═════ Supplied data

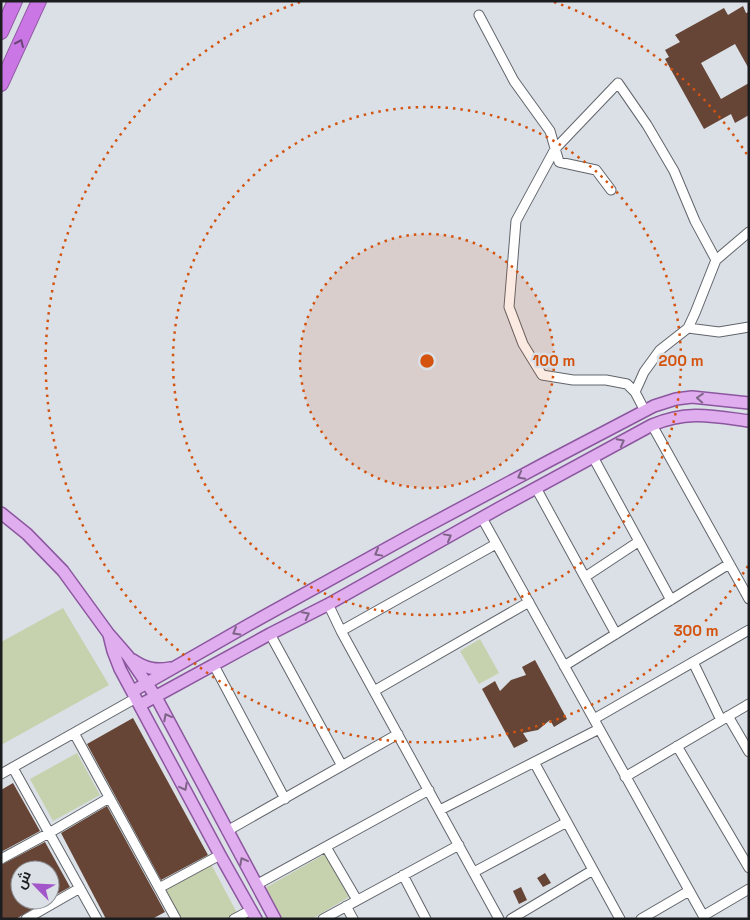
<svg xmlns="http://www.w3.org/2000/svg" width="750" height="920" viewBox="0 0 750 920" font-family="'Space Grotesk',Cairo,sans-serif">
	<rect width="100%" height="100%" fill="#dae0e6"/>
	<path fill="#c6d1ad" d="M 63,608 L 109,685 L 1,745 L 1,642 Z
		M 480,639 L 499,673 L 479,684 L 460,651 Z
		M 77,753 L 100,795 L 53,821 L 30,779 Z
		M 325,854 L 349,897 L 312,919 L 283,919 L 265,888 Z
		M 211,864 L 237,913 L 226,919 L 180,919 L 164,890 Z"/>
	<path fill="#664536" d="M 743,6 L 746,13 L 749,12 L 749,69 L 735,44 L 701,63 L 721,99 L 749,83 L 749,115 L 735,123 L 731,114 L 704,129 L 665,59 L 669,57 L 665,50 L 680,42 L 675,35 L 724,8 L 728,15 Z
		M 535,660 L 567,719 L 554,727 L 550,720 L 538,730 L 523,733 L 528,741 L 514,748 L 482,689 L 495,681 L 500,691 L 511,680 L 526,675 L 522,667 Z
		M 133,718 L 208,855 L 161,880 L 87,744 Z
		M 13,783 L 40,831 L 1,852 L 1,790 Z
		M 107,806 L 165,912 L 152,919 L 106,919 L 61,833 Z
		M 45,842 L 70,887 L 50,898 L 50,870 L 20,870 L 20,900 L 47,900 L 16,919 L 1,919 L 1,865 Z
		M 545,873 L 551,883 L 543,887 L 537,878 Z
		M 521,887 L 527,900 L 519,904 L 513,891 Z"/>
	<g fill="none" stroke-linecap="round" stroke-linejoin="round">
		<g stroke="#61656b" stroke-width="11">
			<path id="minor" d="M 479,15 L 514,81 L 550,131 L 559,162 L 596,170 L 611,190
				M 688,328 L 719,332 L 749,327
				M 635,392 L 627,384 L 606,380 L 573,380 L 542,375 L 523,344 L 509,307 L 516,221 L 555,149 L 618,83 L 647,125 L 674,171 L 695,221 L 716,260
				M 645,411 L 635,392 L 644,372 L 660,350 L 688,328 L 695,313 L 716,260 L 749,232
				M 652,425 L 749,599
				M 593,457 L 671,600
				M 536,488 L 616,634
				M 482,518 L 705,919
				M 585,577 L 638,542
				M 327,605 L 331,610 L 341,631 L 499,919
				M 341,631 L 496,544
				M 270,634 L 342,766
				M 693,662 L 721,720
				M 213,665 L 217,671 L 285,799
				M 564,666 L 729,564
				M 374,691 L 529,602
				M 728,716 L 749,752
				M 594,719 L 749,630
				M 74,733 L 176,919
				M 677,746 L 749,868
				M 534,762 L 620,919
				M 13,768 L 97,919
				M 1,774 L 136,698
				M 625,777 L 749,704
				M 440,810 L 599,729
				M 227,831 L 398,734
				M 326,847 L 357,900
				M 1,859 L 49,833 L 109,798
				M 474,872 L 567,822
				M 403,875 L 426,919
				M 256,885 L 429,790
				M 159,888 L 220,855
				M 346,906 L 353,919
				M 703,916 L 749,889
				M 26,919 L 80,888
				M 234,919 L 251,910
				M 323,919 L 459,845
				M 511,919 L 593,870
				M 641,919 L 689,891"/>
		</g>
		<g stroke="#8d57a0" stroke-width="14">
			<path id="major" d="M 1,513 L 27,534 L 63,571 L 108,633 L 128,656 L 156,697 L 275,919
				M 109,635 L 113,651 L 120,669 L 220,855 L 256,919
				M 133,660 C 145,668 155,671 170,668
				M 133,691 L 250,624 L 418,531 L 549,461 L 654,406 L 676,399 L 692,397 L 749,403
				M 140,705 L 270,634 L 327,605 L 501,507 L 652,425 C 688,410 712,416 749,421"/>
		</g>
		<g stroke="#8d57a0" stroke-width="16">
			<path id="highway" d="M 1,32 L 15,1
				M 1,84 L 39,1"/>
		</g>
		<use href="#minor" stroke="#fff" stroke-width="9"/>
		<use href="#major" stroke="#e0adef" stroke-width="11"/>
		<use href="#highway" stroke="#cb76e5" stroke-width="14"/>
	</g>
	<defs><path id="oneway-chevron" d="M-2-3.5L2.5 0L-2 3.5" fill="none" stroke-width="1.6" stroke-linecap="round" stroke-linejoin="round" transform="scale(1.25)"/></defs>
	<use stroke="#6a4578" href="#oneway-chevron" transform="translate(20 43) rotate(-66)"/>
	<g stroke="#7e6587">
		<use href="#oneway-chevron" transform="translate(700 398) rotate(-176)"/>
		<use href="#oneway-chevron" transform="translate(621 442) rotate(-28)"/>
		<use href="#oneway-chevron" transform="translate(521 476) rotate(152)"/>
		<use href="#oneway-chevron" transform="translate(448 537) rotate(-29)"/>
		<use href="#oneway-chevron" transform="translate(378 553) rotate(151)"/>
		<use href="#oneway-chevron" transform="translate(306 615) rotate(-27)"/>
		<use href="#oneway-chevron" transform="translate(236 632) rotate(150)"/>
		<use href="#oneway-chevron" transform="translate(167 717) rotate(-118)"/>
		<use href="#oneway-chevron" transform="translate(184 787) rotate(62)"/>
		<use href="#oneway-chevron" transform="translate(243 861) rotate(-118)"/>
	</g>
	<circle cx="427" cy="361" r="127" fill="#d4530e" fill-opacity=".12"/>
	<g fill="none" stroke="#d4530e" stroke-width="2.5" stroke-dasharray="2.5 5">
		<circle cx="427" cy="361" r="127"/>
		<circle cx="427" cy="361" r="254"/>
		<path d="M748 566A381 381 0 1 1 300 2M554 2A381 381 0 0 1 748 156"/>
	</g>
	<circle cx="427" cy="361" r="8" fill="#d4530e" stroke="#dae0e6" stroke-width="2.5"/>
	<g font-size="15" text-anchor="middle" font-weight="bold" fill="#d4530e" stroke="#dae0e6" stroke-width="5" stroke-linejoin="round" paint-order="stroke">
		<text x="554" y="366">100 m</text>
		<text x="681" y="366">200 m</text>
		<text x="696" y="636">300 m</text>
	</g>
	<rect width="750" height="920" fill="none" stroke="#1b1d1f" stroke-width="5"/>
	<g transform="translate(35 885) rotate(294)"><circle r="24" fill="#dae0e6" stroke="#8e9296"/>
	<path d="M0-4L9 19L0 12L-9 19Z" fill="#a256c9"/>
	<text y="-8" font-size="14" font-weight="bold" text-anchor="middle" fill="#1b1d1f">ش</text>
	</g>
</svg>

══════════

Task requirements: Wherever the string "linecap" appears in the records, copy the whole line.

Solution to the exercise:
	<g fill="none" stroke-linecap="round" stroke-linejoin="round">
	<defs><path id="oneway-chevron" d="M-2-3.5L2.5 0L-2 3.5" fill="none" stroke-width="1.6" stroke-linecap="round" stroke-linejoin="round" transform="scale(1.25)"/></defs>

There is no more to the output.